For instance, if this is my scatterplot:
qplot(mpg, cyl, data=mtcars)
I can plot the smoother as:
qplot(hp,wt,data=mtcars) + stat_smooth(method="loess")
Now, I want to extract only the data points that are above the smoother. I have played with code provided in (Method to extract stat_smooth line fit):
model <- loess(wt ~ hp, data=mtcars)
xrange <- range(mtcars$hp)
xseq <- seq(from=xrange[1], to=xrange[2], length=80)
pred <- predict(model, newdata = data.frame(hp = xseq), se=TRUE)
y = pred$fit
ci <- pred$se.fit * qt(0.95 / 2 + .5, pred$df)
ymin = y - ci
ymax = y + ci
loess.DF <- data.frame(x = xseq, y, ymin, ymax, se = pred$se.fit)
This results in a data frame loess.DF of 80 rows and 5 columns.

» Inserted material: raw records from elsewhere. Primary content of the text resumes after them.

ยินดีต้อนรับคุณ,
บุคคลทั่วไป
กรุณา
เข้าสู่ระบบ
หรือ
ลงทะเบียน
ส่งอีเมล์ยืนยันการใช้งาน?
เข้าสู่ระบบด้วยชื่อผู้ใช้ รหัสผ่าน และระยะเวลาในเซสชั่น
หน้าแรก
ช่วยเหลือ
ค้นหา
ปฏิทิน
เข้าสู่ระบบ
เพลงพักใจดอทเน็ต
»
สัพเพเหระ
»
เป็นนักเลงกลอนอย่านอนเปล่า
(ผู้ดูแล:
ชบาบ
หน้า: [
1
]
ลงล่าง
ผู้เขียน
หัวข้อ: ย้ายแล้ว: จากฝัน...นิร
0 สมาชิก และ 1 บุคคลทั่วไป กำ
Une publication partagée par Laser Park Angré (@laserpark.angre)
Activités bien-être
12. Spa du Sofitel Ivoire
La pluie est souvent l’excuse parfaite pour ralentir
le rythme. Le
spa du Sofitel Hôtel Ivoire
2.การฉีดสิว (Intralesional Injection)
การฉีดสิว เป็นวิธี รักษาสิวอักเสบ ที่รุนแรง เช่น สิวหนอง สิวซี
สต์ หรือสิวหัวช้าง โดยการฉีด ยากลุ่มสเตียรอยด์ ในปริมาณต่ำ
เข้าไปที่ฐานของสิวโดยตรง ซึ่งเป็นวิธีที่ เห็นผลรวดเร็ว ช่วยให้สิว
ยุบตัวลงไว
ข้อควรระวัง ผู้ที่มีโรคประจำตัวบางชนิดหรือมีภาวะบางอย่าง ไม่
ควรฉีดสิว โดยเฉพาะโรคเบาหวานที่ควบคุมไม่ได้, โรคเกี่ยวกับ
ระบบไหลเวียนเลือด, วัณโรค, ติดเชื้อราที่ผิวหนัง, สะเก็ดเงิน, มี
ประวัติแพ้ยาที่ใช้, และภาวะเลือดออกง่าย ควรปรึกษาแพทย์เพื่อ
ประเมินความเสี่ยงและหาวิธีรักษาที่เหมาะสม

I know now that I must apply a function to go through each row of the original mtcars data frame, and interpolate for each x-value (hp) its closest predicted loess y-value (wt). My only idea to accomplish this interpolation is to use a linear interpolation similar to (http://www.ajdesigner.com/phpinterpolation/linear_interpolation_equation.php). After that, I would simply compare the y-value in mtcars with the interpolated predicted loess y-value. If the y-value in mtcars is larger than the predicted loess y-value, then I keep that original data point; else, I remove it.
I started to code this, but realize that I cannot do so in an efficient way. One problem is that my (real) data set (which isn't mtcars) is very large (~40,000 rows): First, to do the linear interpolation, I need to find the two x values in the loess fit that are closest to the original x value in my data set (if there isn't exactly one perfect match), and I do not know how to do that efficiently without searching through increasing loess x-values.
How is an efficient way to approach this, for example, testing it out first on the mtcars data set? Thank you.